Task description: Repeat word for word the part of the percent exercise below that runs from "Fractional numbers." to "of \(100\) i.e. \(1/100.\)".

Text segment:
..........

# Exercise 8.2 Comparing-Quantities -NCERT Solutions Class 7

Exercise 8.2

## Chapter 8 Ex.8.2 Question 1

Convert the given fractional numbers to percent.

(a) \(\begin{align}\frac{1}{8}\end{align}\)

(b) \(\begin{align}\frac{5}{4}\end{align}\)

(c) \(\begin{align}\frac{3}{{40}}\end{align}\)

(d) \(\begin{align}\frac{2}{7}\end{align}\)

**Solution**

**Video Solution**

**What is Known?**

Fractional numbers.

**What is Unknown?**

Conversion of Fractional numbers into percentage.

**Reasoning: **

To convert fraction into percentage we will have to multiply the fraction by \(100\) because \(1\%\) means \(1\) part of \(100\) i.e. \(1/100.\)

**Steps:**

\(\begin {align}{\rm{(a)}}\quad\,\frac{1}{8} &= \frac{1}{8} \times 100 \% \\&= 12.5\% \end{align}\)

\(\begin {align}{\rm{(b)}}\quad\frac{5}{4} &= \frac{5}{4} \times 100\% \\&= 125 \% \end{align}\)

\(\begin {align}{\rm{(c)}}\quad\frac{3}{{40}} &= \frac{3}{{40}} \times 100\% \\&= 7.5 \% \end{align}\)

\(\begin {align}{\rm{(d)}}\quad\frac{2}{7} &= \frac{2}{7} \times 100\% \\&= 28\frac{4}{7} \% \end{align}\)

## Chapter 8 Ex.8.2 Question 2

Convert the given decimal fractions to per cents.

a) \(0.065\)

(b) \(2.1\)

(c) \(0.02\)

(d) \(12.35\)

..........

Data rows:
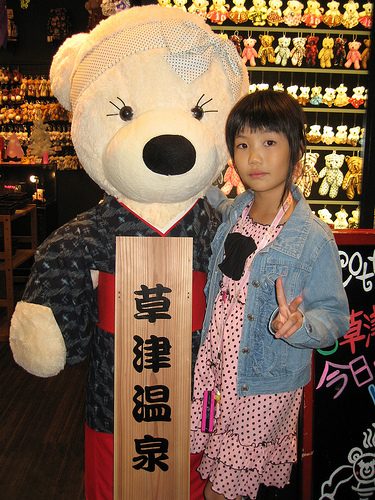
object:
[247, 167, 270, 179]
mouth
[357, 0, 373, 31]
bear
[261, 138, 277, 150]
eye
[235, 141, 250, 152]
eye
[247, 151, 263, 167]
nose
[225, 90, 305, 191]
head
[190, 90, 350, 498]
girl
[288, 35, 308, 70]
teddy bear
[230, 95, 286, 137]
bangs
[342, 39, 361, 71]
teddy bear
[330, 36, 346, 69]
teddy bear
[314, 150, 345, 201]
teddy bear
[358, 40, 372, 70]
teddy bear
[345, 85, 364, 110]
teddy bear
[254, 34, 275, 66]
teddy bear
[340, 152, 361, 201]
teddy bear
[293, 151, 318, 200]
teddy bear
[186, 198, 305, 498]
pink dress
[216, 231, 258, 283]
bow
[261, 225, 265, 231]
dots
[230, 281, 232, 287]
dots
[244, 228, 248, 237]
dots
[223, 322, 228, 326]
dots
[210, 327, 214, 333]
dots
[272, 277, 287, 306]
fingers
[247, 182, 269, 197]
chin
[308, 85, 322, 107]
teddy bear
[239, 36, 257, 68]
teddy bear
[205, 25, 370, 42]
teddy bear/shelf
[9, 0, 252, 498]
bears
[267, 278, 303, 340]
hand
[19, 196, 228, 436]
shirt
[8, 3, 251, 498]
bear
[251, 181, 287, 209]
neck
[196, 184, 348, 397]
blue jacket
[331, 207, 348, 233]
teddy bear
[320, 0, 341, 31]
bear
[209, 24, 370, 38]
shelf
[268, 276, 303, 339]
sign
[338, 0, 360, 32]
bear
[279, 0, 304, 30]
bear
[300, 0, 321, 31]
bear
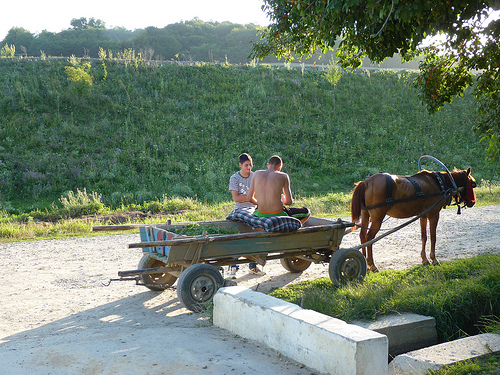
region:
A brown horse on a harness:
[347, 147, 483, 269]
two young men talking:
[224, 147, 303, 224]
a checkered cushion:
[234, 208, 303, 233]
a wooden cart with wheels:
[97, 217, 364, 306]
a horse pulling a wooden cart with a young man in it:
[93, 139, 483, 296]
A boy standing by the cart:
[225, 152, 265, 283]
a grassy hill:
[115, 72, 217, 182]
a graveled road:
[20, 255, 113, 345]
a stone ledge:
[215, 286, 388, 373]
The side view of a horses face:
[447, 158, 483, 217]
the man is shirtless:
[254, 169, 297, 215]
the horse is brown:
[351, 163, 476, 258]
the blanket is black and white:
[237, 215, 298, 230]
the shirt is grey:
[229, 176, 254, 217]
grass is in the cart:
[155, 217, 349, 266]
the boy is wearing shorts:
[248, 155, 300, 225]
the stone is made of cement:
[217, 280, 388, 365]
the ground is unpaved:
[32, 252, 112, 335]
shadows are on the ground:
[62, 295, 168, 367]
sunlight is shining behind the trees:
[346, 30, 498, 82]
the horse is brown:
[373, 190, 485, 328]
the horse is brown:
[395, 58, 422, 219]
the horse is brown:
[368, 118, 408, 312]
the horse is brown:
[371, 142, 416, 284]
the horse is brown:
[352, 125, 432, 360]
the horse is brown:
[378, 141, 445, 338]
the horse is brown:
[385, 65, 435, 310]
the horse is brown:
[382, 101, 442, 332]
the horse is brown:
[406, 125, 491, 320]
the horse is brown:
[367, 157, 430, 248]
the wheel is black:
[177, 283, 189, 299]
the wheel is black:
[185, 275, 196, 287]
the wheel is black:
[179, 266, 194, 286]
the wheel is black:
[182, 257, 193, 279]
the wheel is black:
[176, 269, 190, 296]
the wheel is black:
[180, 297, 191, 314]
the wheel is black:
[183, 285, 193, 294]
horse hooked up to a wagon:
[55, 148, 497, 328]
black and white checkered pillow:
[220, 198, 307, 240]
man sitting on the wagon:
[249, 146, 330, 251]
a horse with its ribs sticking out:
[362, 155, 477, 240]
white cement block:
[180, 275, 405, 372]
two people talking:
[212, 125, 306, 244]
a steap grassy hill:
[8, 41, 497, 224]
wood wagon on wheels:
[75, 205, 380, 312]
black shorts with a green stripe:
[245, 202, 312, 224]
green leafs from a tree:
[252, 5, 498, 155]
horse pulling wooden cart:
[86, 146, 481, 317]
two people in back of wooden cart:
[87, 150, 369, 313]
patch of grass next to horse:
[270, 245, 499, 337]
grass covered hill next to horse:
[2, 52, 498, 223]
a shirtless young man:
[248, 153, 308, 223]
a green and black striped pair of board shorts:
[252, 206, 309, 220]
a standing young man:
[227, 152, 263, 277]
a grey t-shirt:
[229, 169, 253, 209]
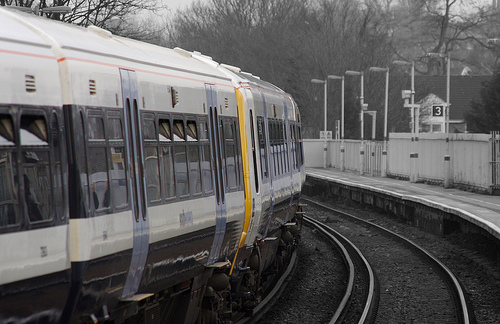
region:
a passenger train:
[2, 11, 354, 286]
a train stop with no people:
[305, 75, 490, 226]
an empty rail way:
[310, 195, 490, 315]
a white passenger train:
[0, 0, 330, 315]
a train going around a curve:
[0, 0, 330, 320]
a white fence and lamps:
[305, 60, 495, 170]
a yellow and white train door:
[230, 75, 265, 275]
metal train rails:
[306, 195, 466, 311]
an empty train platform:
[311, 146, 494, 231]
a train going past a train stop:
[3, 0, 401, 316]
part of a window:
[218, 140, 250, 175]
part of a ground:
[311, 260, 330, 291]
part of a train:
[221, 128, 258, 208]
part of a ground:
[407, 265, 429, 295]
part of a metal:
[256, 256, 261, 266]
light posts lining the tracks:
[310, 50, 472, 182]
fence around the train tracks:
[310, 123, 499, 202]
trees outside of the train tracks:
[20, 0, 499, 136]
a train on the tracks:
[2, 0, 317, 321]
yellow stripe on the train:
[234, 95, 253, 262]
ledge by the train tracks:
[305, 164, 499, 306]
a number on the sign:
[430, 98, 445, 121]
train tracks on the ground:
[273, 182, 480, 322]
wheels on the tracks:
[183, 221, 313, 322]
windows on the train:
[0, 107, 307, 240]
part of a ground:
[377, 252, 405, 304]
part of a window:
[154, 141, 199, 203]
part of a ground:
[290, 255, 347, 302]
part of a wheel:
[229, 254, 269, 292]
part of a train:
[192, 185, 250, 265]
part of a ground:
[291, 280, 313, 314]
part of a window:
[221, 154, 238, 183]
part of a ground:
[309, 280, 327, 301]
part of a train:
[229, 162, 275, 234]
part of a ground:
[383, 240, 428, 300]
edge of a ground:
[437, 196, 467, 217]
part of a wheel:
[242, 258, 282, 294]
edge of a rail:
[420, 232, 455, 293]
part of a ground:
[298, 233, 328, 260]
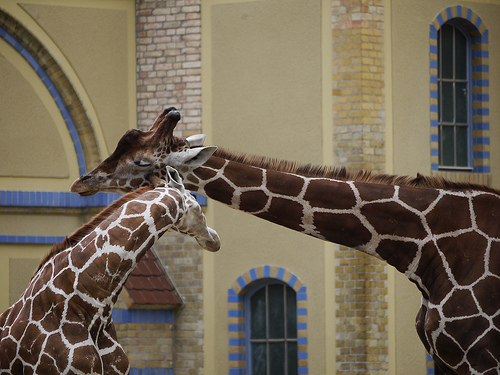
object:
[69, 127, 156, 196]
face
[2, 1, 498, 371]
building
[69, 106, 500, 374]
giraffe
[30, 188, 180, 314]
neck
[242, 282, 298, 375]
window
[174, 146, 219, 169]
ear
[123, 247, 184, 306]
shingles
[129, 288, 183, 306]
tile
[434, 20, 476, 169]
window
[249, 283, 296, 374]
bars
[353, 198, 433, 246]
spots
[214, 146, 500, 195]
hair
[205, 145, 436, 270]
neck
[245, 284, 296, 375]
frame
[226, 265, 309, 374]
trim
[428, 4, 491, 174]
trim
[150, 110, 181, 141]
horns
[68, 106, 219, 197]
giraffe's head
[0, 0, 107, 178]
arch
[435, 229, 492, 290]
spot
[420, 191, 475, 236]
spot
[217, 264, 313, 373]
border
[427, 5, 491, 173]
border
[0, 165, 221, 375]
giraffe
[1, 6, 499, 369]
wall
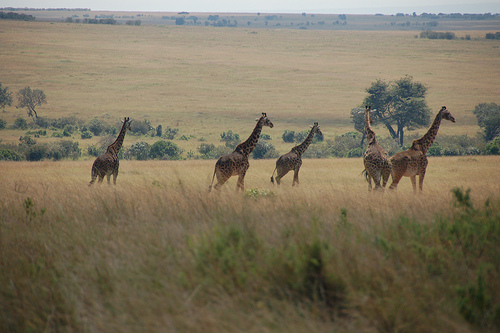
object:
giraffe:
[88, 116, 135, 185]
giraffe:
[214, 110, 273, 188]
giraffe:
[271, 121, 323, 187]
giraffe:
[363, 104, 393, 188]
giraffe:
[389, 105, 455, 190]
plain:
[1, 19, 499, 331]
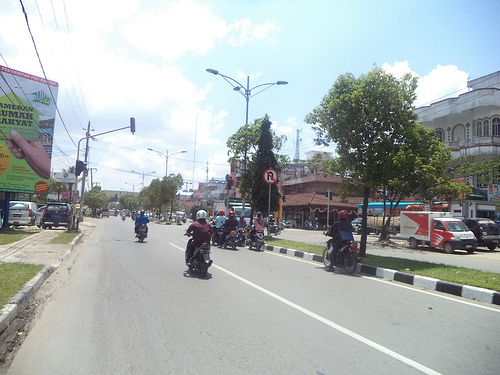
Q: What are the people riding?
A: Motorcycle.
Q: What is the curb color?
A: White.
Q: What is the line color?
A: White.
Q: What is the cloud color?
A: White.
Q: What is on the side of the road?
A: A tree.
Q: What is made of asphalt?
A: The street.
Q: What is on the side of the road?
A: A billboard.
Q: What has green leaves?
A: A tree.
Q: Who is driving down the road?
A: Motorcyclists.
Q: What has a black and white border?
A: The curb.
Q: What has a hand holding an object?
A: A large billboard.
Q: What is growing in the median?
A: Trees.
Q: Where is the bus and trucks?
A: On the road.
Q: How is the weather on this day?
A: Sunny.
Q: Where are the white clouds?
A: In the sky.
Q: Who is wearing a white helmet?
A: A motorcyclist.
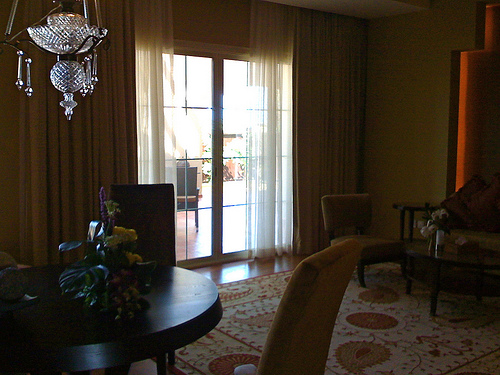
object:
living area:
[8, 7, 497, 374]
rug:
[426, 312, 494, 375]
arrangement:
[54, 182, 159, 321]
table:
[2, 257, 224, 375]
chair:
[254, 237, 361, 375]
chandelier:
[8, 7, 112, 127]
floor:
[145, 253, 499, 363]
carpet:
[231, 278, 272, 352]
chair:
[318, 184, 416, 293]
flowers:
[118, 244, 146, 269]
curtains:
[124, 14, 302, 279]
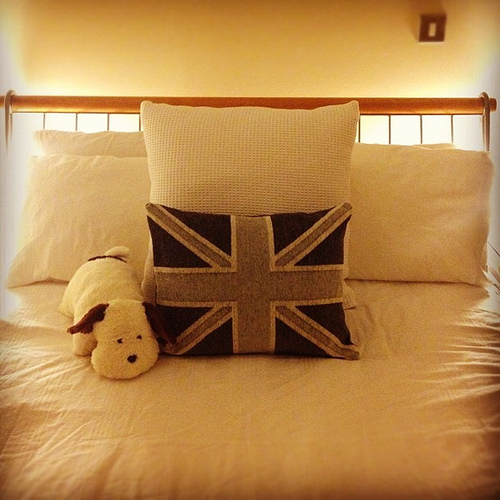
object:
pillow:
[145, 201, 363, 361]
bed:
[0, 88, 500, 500]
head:
[66, 299, 177, 380]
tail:
[104, 246, 133, 258]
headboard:
[1, 90, 497, 156]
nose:
[126, 354, 137, 364]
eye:
[116, 338, 123, 344]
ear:
[66, 303, 109, 336]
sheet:
[0, 241, 500, 500]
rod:
[479, 91, 491, 150]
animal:
[56, 245, 177, 380]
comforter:
[6, 129, 494, 288]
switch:
[419, 13, 449, 43]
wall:
[0, 0, 500, 154]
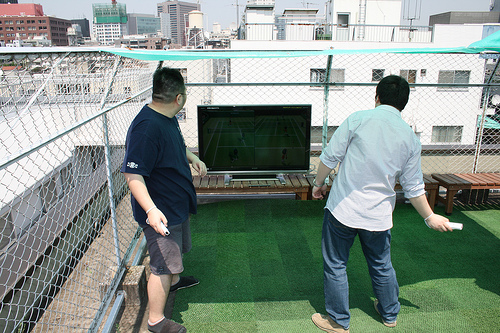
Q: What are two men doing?
A: Playing a video game.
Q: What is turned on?
A: TV screen.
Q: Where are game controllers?
A: In men's hands.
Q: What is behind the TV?
A: A fence.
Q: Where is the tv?
A: On bench.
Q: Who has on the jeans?
A: Man on right.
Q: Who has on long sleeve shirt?
A: Man on right.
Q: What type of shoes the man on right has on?
A: Boots.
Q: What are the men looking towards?
A: T.v.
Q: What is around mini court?
A: A fence.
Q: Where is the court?
A: On top of building.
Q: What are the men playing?
A: A tennis video game.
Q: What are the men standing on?
A: Astroturf.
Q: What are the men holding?
A: Wii Remotes.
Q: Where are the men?
A: On the roof.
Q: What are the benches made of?
A: Wood.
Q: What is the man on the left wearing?
A: A shirt and shorts.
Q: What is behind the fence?
A: Other buildings.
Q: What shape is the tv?
A: Rectangular.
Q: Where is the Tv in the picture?
A: Next to fence.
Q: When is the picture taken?
A: Daytime.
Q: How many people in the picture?
A: Two.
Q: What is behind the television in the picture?
A: Fence.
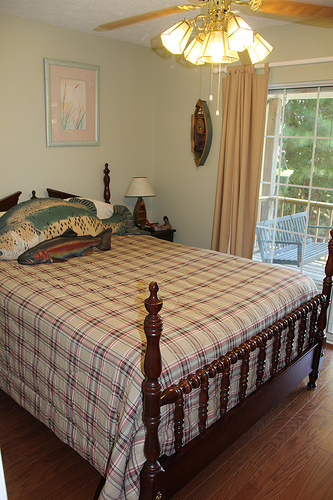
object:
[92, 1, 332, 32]
celing fan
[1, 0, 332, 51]
ceiling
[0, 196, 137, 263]
pillows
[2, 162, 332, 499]
bed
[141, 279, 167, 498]
post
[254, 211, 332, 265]
bench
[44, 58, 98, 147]
picture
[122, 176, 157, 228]
lamp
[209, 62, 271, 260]
curtains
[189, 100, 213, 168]
boat decor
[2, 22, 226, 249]
wall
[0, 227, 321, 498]
bed spread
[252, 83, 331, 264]
window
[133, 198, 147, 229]
canoe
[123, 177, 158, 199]
shade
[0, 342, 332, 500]
floor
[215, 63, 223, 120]
strings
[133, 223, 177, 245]
nightstand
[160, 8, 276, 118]
lights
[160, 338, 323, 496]
slats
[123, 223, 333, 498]
foot portian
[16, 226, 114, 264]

..........

Solution to this exercise:
Fractional numbers.

**What is Unknown?**

Conversion of Fractional numbers into percentage.

**Reasoning: **

To convert fraction into percentage we will have to multiply the fraction by \(100\) because \(1\%\) means \(1\) part of \(100\) i.e. \(1/100.\)